Ever rising Covid-19 positivity rate currently at 26.8 percent has overshadowed the success story in terms of recoveries with epidemiologists attributing the situation to poor compliance to precautionary measures.
Ministry of Health data indicates that the Covid-19 recovery rate stands at an average of 80.3 percent. This represents a 53.5 percent gap between the recovery and positivity rates.
In an interview on Monday, infectious diseases expert and epidemiologist Dr. Titus Divala said there is need to focus more on enhancing preventive measures at all levels.
He said the first step is ensuring that people are not infected by avoiding indoor meetings, observing physical distancing, practising hand washing with soap, wearing masks and minimising the risk to infect others by self-quarantining when Covid-19 symptoms arise.
Divala said: “There is need to ensure that we do our best to prevent serious illness that needs hospital care. The best known approach is by using vaccines.

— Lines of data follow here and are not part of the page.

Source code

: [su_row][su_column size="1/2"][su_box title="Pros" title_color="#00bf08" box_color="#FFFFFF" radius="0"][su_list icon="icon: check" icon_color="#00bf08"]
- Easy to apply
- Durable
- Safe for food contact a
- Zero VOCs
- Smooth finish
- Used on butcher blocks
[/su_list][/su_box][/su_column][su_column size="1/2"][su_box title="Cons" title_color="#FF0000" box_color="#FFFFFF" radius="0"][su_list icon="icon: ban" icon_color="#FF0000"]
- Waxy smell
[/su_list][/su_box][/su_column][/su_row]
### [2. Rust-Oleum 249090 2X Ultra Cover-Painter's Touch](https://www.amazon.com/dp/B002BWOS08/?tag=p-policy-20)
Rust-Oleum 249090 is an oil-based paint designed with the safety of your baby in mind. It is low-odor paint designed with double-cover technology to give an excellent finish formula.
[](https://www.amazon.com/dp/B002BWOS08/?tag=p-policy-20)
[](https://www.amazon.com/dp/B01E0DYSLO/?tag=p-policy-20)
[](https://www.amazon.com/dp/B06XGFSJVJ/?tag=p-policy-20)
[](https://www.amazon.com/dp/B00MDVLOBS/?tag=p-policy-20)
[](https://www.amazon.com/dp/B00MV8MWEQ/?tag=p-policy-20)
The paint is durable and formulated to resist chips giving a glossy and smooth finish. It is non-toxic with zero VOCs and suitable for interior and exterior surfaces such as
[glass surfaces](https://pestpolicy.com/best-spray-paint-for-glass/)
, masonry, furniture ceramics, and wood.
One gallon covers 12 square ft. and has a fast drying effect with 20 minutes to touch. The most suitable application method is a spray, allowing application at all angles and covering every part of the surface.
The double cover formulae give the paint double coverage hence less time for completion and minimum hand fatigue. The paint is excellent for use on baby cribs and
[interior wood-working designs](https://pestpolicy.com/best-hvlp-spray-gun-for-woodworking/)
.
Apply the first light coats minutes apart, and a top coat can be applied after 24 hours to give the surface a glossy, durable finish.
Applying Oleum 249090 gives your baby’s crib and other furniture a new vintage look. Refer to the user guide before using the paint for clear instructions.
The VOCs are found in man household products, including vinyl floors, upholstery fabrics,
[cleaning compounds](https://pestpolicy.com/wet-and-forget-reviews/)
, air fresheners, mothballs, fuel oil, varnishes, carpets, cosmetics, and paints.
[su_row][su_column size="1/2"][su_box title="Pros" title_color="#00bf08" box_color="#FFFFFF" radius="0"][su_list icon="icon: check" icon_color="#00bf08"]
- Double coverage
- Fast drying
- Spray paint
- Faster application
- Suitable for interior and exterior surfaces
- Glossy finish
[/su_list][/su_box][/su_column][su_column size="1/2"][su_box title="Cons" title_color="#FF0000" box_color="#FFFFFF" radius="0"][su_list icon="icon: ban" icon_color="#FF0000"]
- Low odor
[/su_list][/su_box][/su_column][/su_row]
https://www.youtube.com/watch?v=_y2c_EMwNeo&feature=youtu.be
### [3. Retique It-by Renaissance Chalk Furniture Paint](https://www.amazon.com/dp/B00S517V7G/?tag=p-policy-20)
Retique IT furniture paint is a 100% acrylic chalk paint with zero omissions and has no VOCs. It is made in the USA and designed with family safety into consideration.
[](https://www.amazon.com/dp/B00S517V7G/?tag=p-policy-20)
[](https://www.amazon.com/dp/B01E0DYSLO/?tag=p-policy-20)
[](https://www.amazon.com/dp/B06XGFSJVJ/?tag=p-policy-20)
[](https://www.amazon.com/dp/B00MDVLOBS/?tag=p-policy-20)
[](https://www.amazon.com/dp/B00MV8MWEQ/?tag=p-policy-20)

“Apart from vaccines, as a nation we can minimise hospital admissions by shielding older adults and those with high risk conditions from getting infected, especially through organised actions at community level.”
While stating that the next step is to prevent deaths among those who become critically sick, he said people should ensure timely access to hospital Covid-19 care. He observed that many people have died due to delayed access to hospital care.
Divala said another side of minimising deaths involves ensuring that the country’s health facilities are well equipped to meet the surge in demand for Covid-19 services.
The epidemiologist said hospitals should have on their “must-have” lists adequate oxygen, medical personnel, hospital beds and a network of oxygen equipped referral system.
In a separate interview, Kamuzu University of Health Sciences professor in epidemiology Adamson Muula said that while the recovery rate is expected to rise due to compliance to Covid-19 measures, the rise in daily reported deaths are a cause of worry.
He said: “As to the recovery rates of at least 80 percent, this is expected.The majority of the people who get infected with the coronavirus are able to defeat it over time having experienced only mild symptoms or none at all.
“It is a small percentage which ends up having serious disease. Among these, sadly, some die. Recoveries mean that the individual who was once infected no longer has the virus and is not at risk of infecting other people.”
Muula said people who have recovered, but had significant symptoms may still have complications; hence, they may require long-term care.
Meanwhile police have stepped up efforts to enforce Covid-19 preventive measures by ‘strictly ’ enforcing wearing of face masks in public, in line with Public Health Guidelines.
Ministry of Health Principal Secretary Dr. Charles Mwansambo is on record as having said that the country has scaled up efforts through resource mobilisation to minimise the impact of the third wave of Covid-19 pandemic in the country.
He said his ministry has to date engaged numerous stakeholders to ensure availability of essential medical supplies, including oxygen.
The ministry’s state of preparedness update comes against a background of assessment reports by the Medical Council of Malawi, World Health Organisation (WHO) and Ministry of Health itself as well as The Nation investigation which revealed critical shortages of equipment, essential drugs, treatment centres and personnel.
Statistics from the Ministry of Health show that as of Monday, the country recorded 11 new deaths, 867 new cases and 116 new recoveries.